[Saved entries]
·····

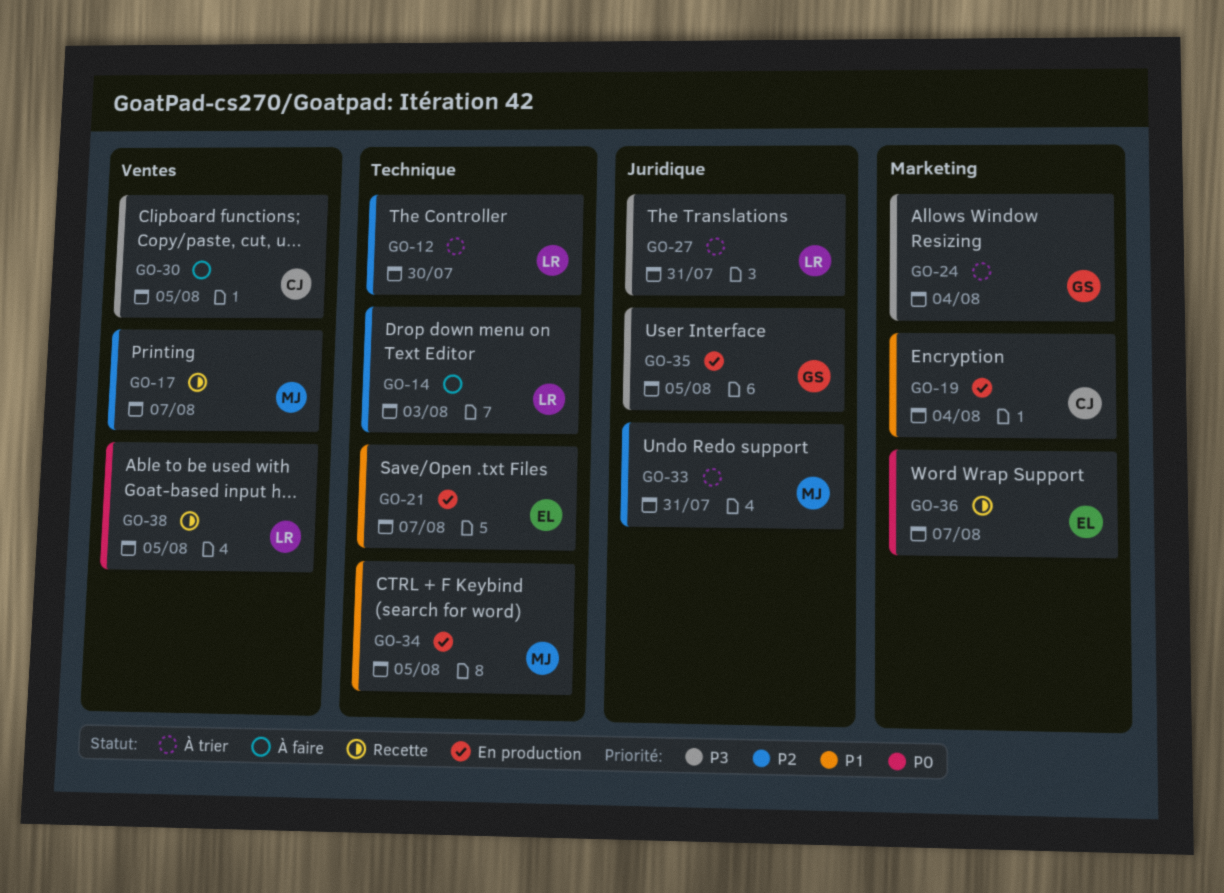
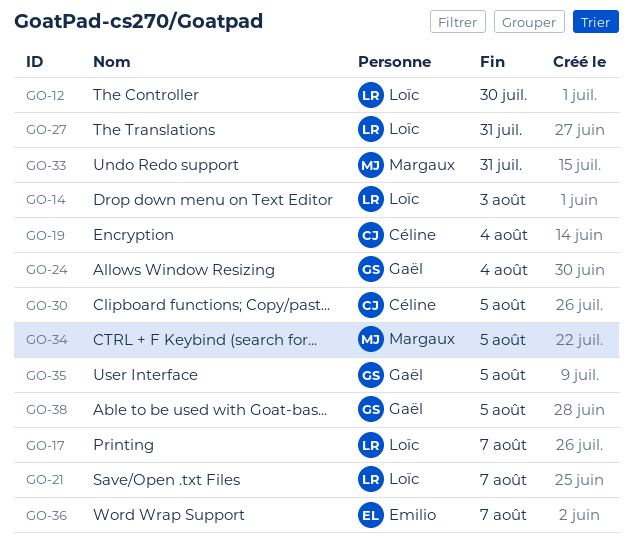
GO-17, owner: Margaux -> Loïc
GO-21, owner: Emilio -> Loïc
GO-38, owner: Loïc -> Gaël

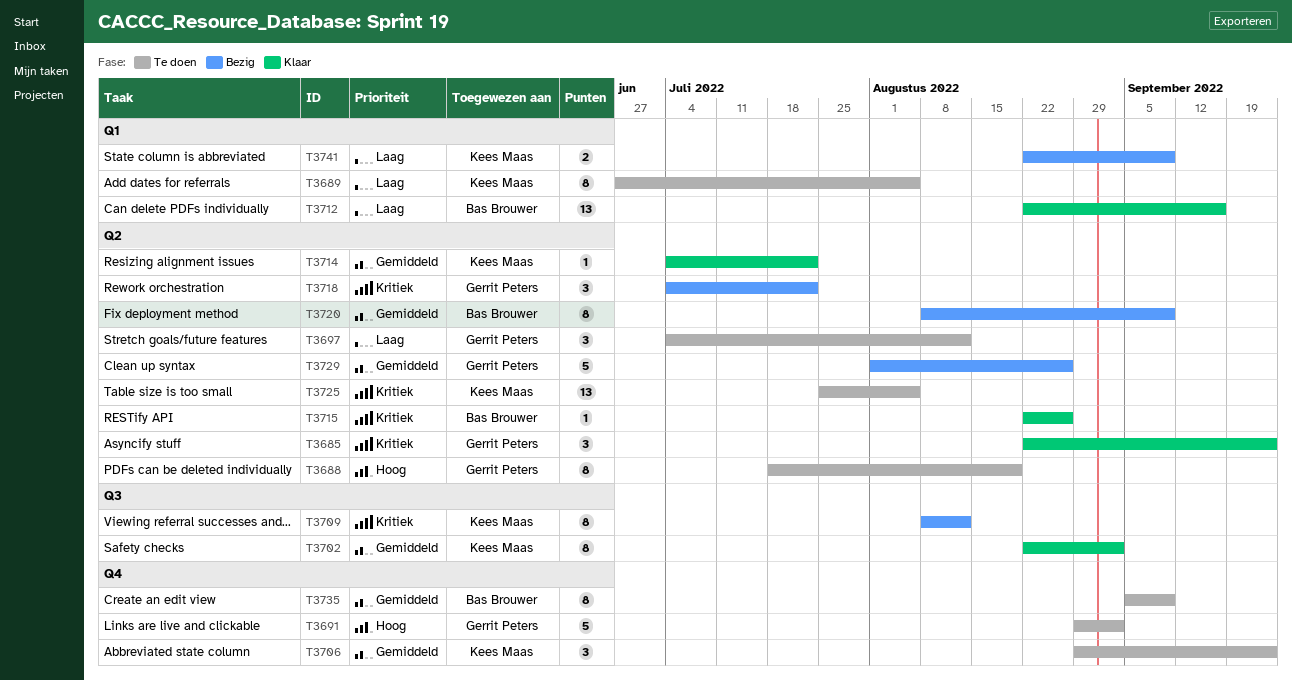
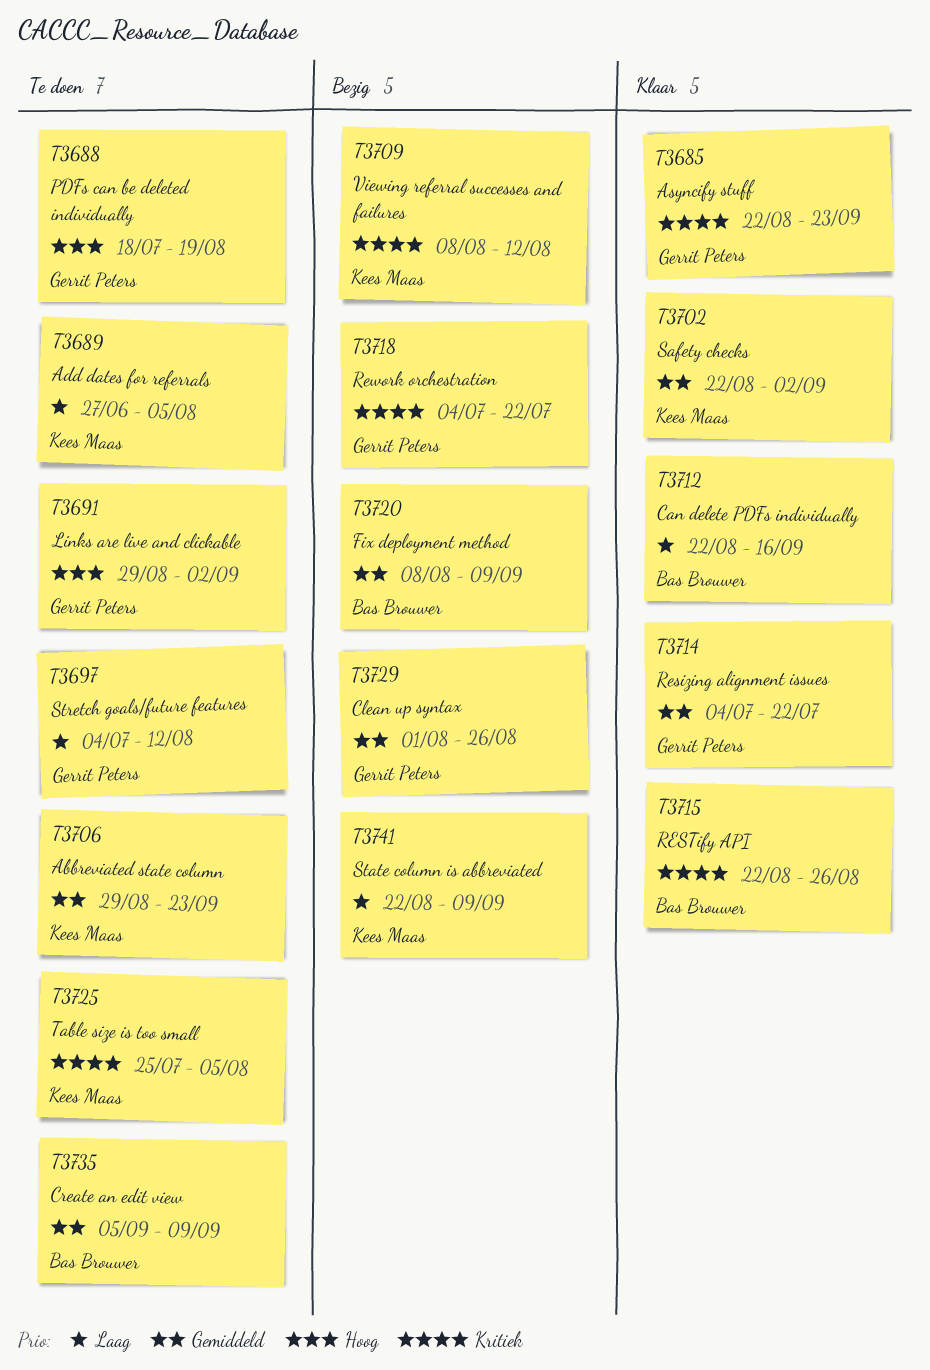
T3714, owner: Kees Maas -> Gerrit Peters

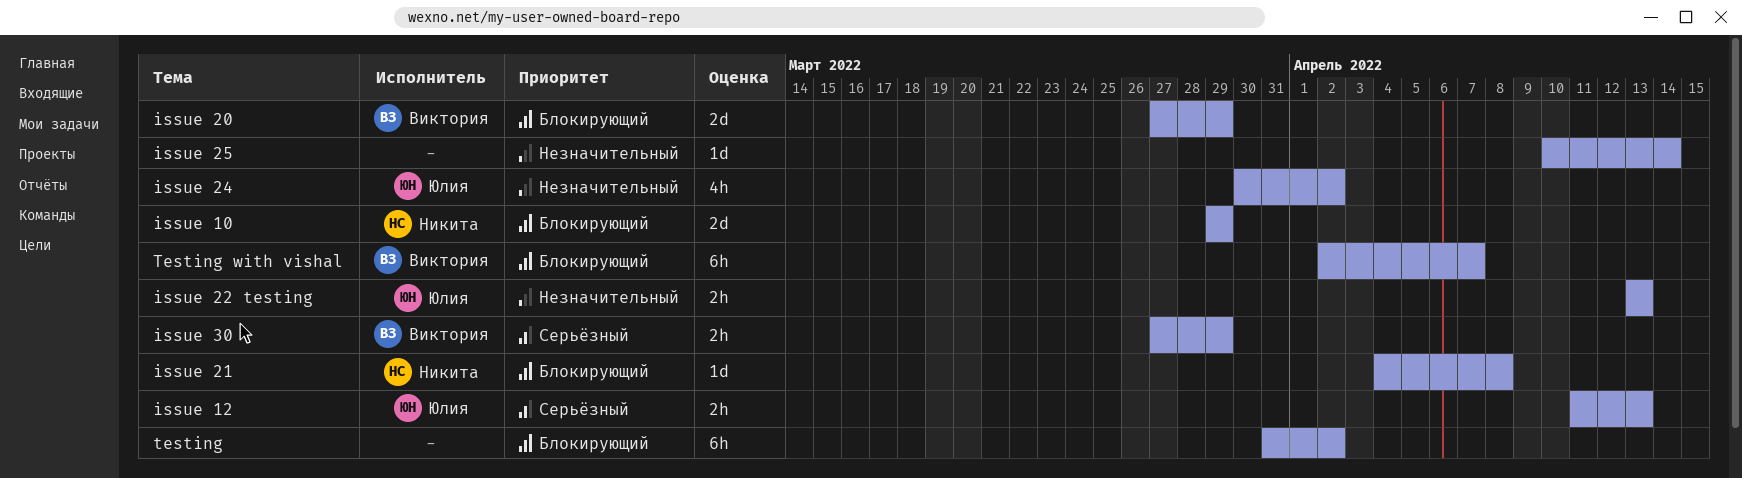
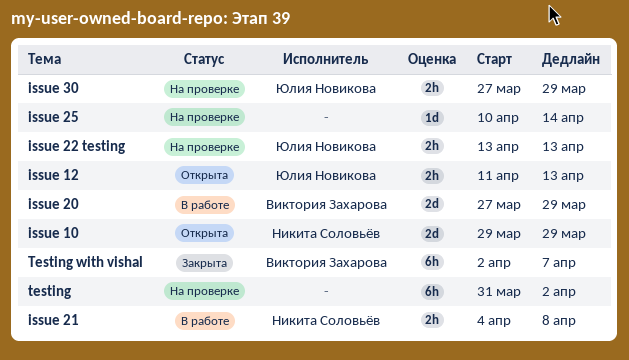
issue 21, estimate: 1d -> 2h
issue 24: present -> none
issue 30, owner: Виктория Захарова -> Юлия Новикова

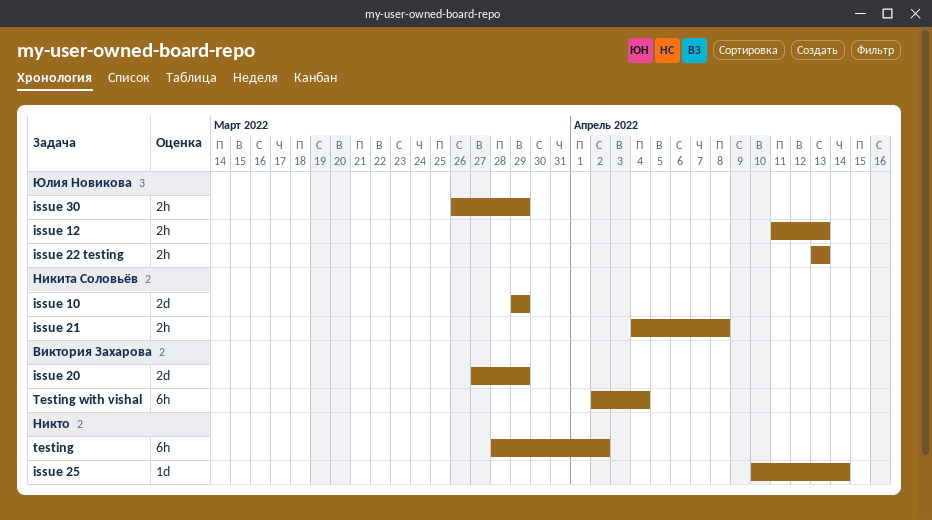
issue 30, start: Mar 27 -> Mar 26
testing, start: Mar 31 -> Mar 28
Testing with vishal, due: Apr 7 -> Apr 4

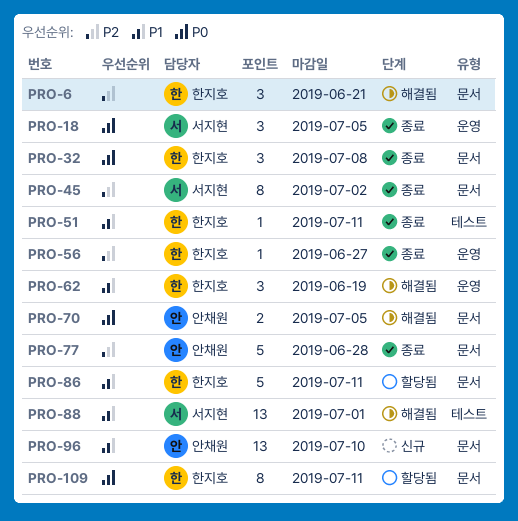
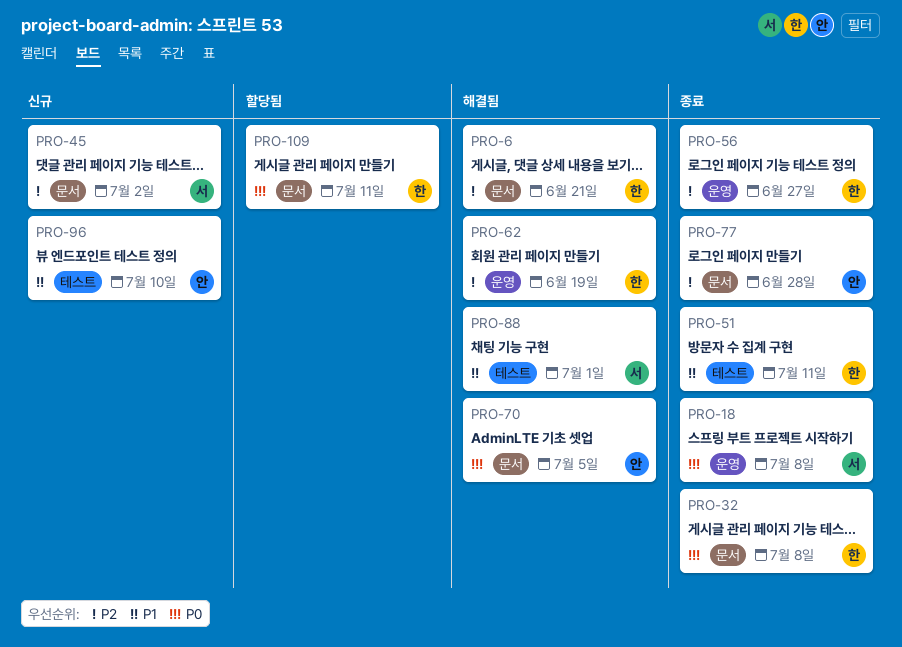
PRO-18, due: Jul 5 -> Jul 8
PRO-45, status: 종료 -> 신규
PRO-62, priority: P1 -> P2
PRO-86: present -> none
PRO-96, label: 문서 -> 테스트

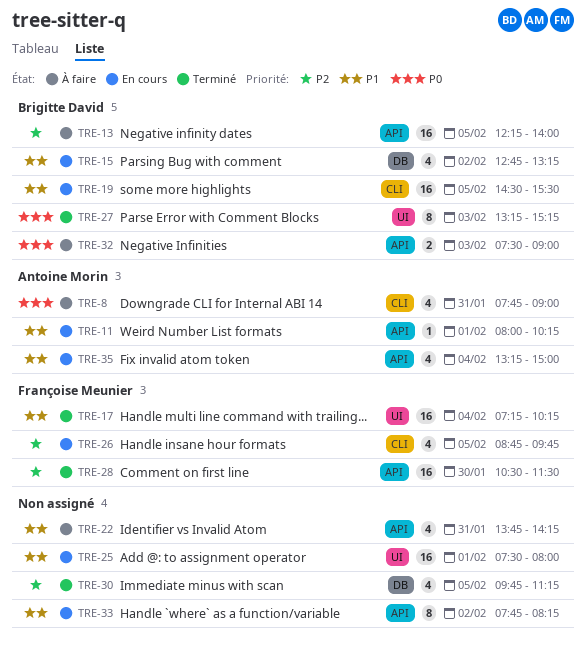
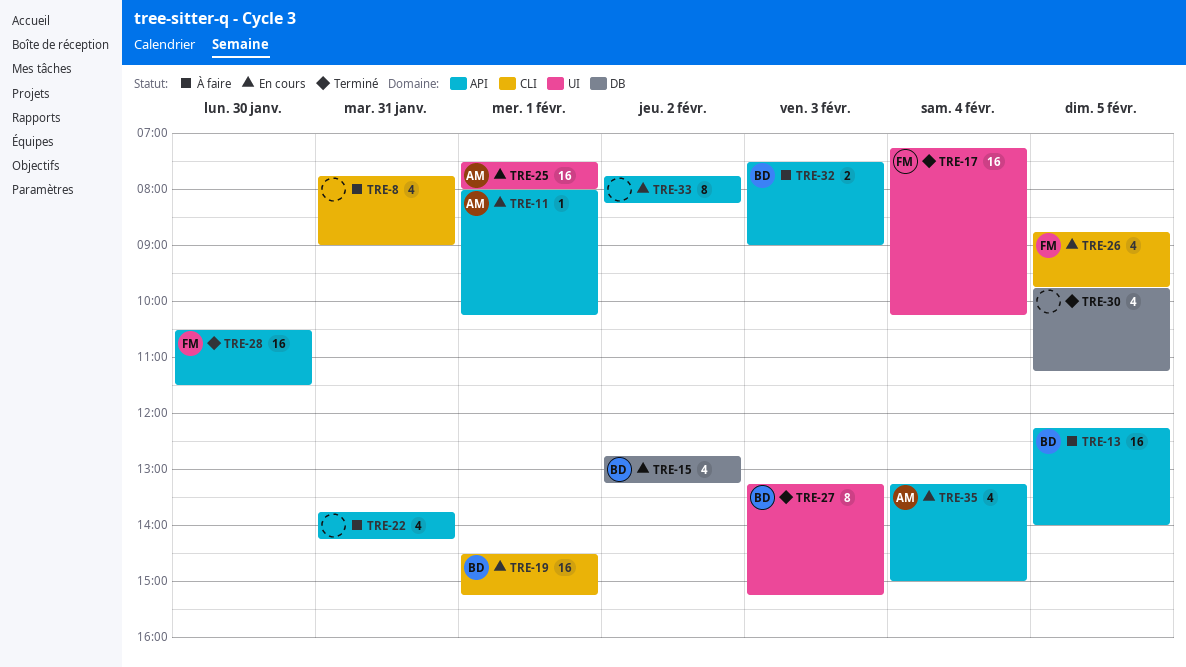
TRE-8, owner: Antoine Morin -> none
TRE-19, day: Feb 5 -> Feb 1
TRE-19, ends: 15:30 -> 15:15
TRE-25, owner: none -> Antoine Morin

·····

▶ _WHAT TO WORK ON_: Every line above that includes the word "owner" should be listed.

▶ _TASK RESPONSE_:
GO-17, owner: Margaux -> Loïc
GO-21, owner: Emilio -> Loïc
GO-38, owner: Loïc -> Gaël
T3714, owner: Kees Maas -> Gerrit Peters
issue 30, owner: Виктория Захарова -> Юлия Новикова
TRE-8, owner: Antoine Morin -> none
TRE-25, owner: none -> Antoine Morin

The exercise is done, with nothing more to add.